Given a choice between being sad and being happy, you would rather be happy wouldn't you? So why are so many people NOT happy? Any analysis of how to be happy must look at the philosophical assumptions implicit in that question. First of all there is the idea of freedom of choice. If there were real freedom of choice everyone would be happy, right? Also in that first question we're considering a pair of opposites, happiness and sadness, a duality. These ideas of freedom of choice and duality are at the heart of the human condition and can bring us to an understanding of what real happiness is. If you really know how to be happy then you are indeed happy inside all the time, whatever happens. But hold on, you're not exactly going to be happy if, for example, a loved one dies are you? This is where we need to distinguish between true happiness and what we commonly regard as happiness.

What we commonly know as happiness only exists in relation to its opposite, sadness, so we can only feel happiness by knowing sadness as a reference. That is, happiness exists only by contrast. Happiness and sadness are an interdependent duality. Real happiness comes from the realisation that we in fact don't have the absolute freedom of choice that we think we do. A tremendous source of misery is the conviction that things should be a particular way. Human life is based upon a framework of power and control whereby we are constantly grasping for things.

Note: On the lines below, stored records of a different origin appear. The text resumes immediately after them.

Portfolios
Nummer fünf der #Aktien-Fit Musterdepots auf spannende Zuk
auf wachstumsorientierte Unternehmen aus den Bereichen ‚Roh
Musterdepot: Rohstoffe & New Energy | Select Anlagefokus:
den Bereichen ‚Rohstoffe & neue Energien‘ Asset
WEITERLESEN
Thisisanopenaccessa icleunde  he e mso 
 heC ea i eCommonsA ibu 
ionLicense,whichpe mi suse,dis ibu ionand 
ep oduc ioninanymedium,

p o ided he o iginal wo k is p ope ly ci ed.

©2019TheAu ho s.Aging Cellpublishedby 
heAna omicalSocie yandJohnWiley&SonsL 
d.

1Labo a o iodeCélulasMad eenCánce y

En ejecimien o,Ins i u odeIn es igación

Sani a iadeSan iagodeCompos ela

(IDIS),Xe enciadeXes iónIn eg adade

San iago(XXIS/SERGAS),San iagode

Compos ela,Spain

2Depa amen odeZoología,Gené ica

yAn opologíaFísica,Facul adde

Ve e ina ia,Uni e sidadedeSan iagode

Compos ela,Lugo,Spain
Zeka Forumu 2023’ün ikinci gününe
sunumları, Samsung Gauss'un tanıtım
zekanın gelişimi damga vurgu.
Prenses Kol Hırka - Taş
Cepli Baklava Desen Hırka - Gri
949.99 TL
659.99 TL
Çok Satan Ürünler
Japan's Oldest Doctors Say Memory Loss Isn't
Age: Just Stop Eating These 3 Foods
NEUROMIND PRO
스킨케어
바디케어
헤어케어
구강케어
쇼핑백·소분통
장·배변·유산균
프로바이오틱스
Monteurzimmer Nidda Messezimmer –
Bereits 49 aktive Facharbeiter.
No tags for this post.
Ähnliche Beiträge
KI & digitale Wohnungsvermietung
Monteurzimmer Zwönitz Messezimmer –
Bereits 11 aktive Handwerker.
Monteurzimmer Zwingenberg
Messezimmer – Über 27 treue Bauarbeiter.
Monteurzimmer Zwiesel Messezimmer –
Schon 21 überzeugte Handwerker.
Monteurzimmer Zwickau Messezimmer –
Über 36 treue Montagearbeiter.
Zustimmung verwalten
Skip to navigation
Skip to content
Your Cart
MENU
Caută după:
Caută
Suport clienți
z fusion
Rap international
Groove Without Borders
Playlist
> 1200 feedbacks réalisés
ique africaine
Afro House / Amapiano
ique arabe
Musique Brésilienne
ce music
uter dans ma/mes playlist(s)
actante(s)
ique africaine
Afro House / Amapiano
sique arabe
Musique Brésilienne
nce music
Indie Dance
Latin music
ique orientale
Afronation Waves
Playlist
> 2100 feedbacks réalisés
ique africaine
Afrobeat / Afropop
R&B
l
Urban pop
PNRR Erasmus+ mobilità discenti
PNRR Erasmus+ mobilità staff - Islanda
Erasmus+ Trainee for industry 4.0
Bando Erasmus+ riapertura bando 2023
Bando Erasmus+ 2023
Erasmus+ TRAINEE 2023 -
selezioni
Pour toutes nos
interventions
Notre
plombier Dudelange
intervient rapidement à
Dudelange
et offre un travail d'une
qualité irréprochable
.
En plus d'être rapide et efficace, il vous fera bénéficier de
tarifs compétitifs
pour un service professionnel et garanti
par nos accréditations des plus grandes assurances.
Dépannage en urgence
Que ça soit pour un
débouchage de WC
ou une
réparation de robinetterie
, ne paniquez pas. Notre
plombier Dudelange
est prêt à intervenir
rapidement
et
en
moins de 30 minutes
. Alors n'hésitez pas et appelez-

Enlightenment, and therefore true happiness comes from the realisation that this framework has no absolute reality. This zen-like idea of freedom from grasping is the essence of how to be happy.

There is an old yogic saying "Hope is the greatest torture, despair is the greatest happiness" The idea here is that in a state of despair there can be an immense relief because the situation is completely out of your hands, you have no responsibility for it whatsoever whereas in a state of pure hope there is a desperate need for a power and control that is never actually realised. The gambling industry runs on hope. When considering how to be happy, consider the extent to which you are driven by hope. If your life is based on hope you need to substitute a more practical and liberating perspective.

Consider the way a newborn baby sees the world. It sees lots of objects but it doesn't see a distinction between them because it has not imposed a language map upon the world to differentiate it into its separate parts. A newborn baby sees the world as one big interdependent whole but later it will use language to impose an abstract framework that labels and fractionates it. We label in order to control and although labels are essential for living in the world they are also at the root of our misery. Consider the biblical story of how Adam and Eve fell from grace. They ate from the tree of knowledge of good and evil. Once we become trapped in this duality and identify ourselves as the good guys we end up using that to justify actions that are manifestly not good. This accounts for a lot of human behaviour and puts things into perspective when thinking about how to be happy.

What can we make of the label 'I'? What exactly do you refer to when you say 'I think...' There is this sense that 'I' is an awareness that is in the driving seat. If there is something in the driving seat it must be separate from the whole just as a driver is separate from a car but this makes no sense. You can't have a separate part that is identified as you because any distinction of a part is not the whole and its the WHOLE thing together which is the real you. Our ego and our inner voice are a abstract language based phenomena that we identify as 'I'. This is illusory. A lot of misery can be generated by conflict between this perceived 'I' and the real you which is the whole.

So, how to be happy? Stop thinking that this 'I' is the real you, there is no one in the driving seat, indeed there is no driving seat! You are a complex, interdependent whole. All you can do is spontaneously go with that instead of having a tyrannising ego as a reference. Zen tells us that all of us already have this enlightenment, we just don't know it!